# Given records
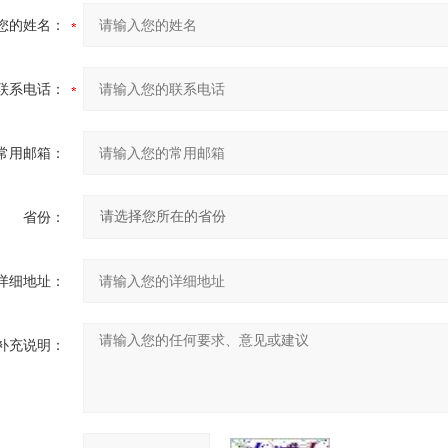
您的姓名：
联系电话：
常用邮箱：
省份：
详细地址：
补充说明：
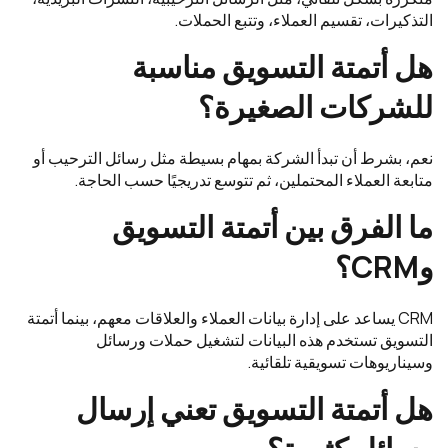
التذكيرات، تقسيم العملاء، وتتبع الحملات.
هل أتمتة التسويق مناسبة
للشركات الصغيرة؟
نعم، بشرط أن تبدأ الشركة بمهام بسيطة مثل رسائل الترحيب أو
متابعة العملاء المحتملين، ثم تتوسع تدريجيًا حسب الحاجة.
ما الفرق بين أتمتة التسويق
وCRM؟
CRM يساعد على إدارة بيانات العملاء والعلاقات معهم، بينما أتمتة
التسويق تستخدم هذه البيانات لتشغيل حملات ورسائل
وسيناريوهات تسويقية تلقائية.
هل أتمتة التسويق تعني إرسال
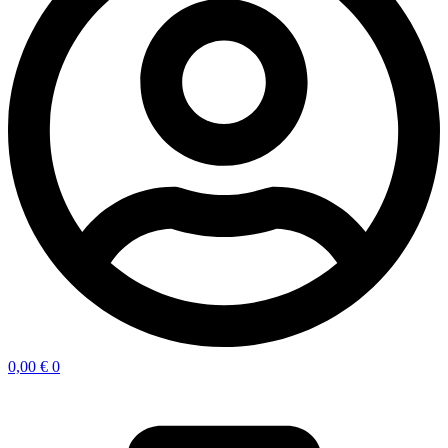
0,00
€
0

# Aim of the task
The lines you need are those holding the word "أتمتة"; copy each of them from the material above.

# Task output
هل أتمتة التسويق مناسبة
ما الفرق بين أتمتة التسويق
CRM يساعد على إدارة بيانات العملاء والعلاقات معهم، بينما أتمتة
هل أتمتة التسويق تعني إرسال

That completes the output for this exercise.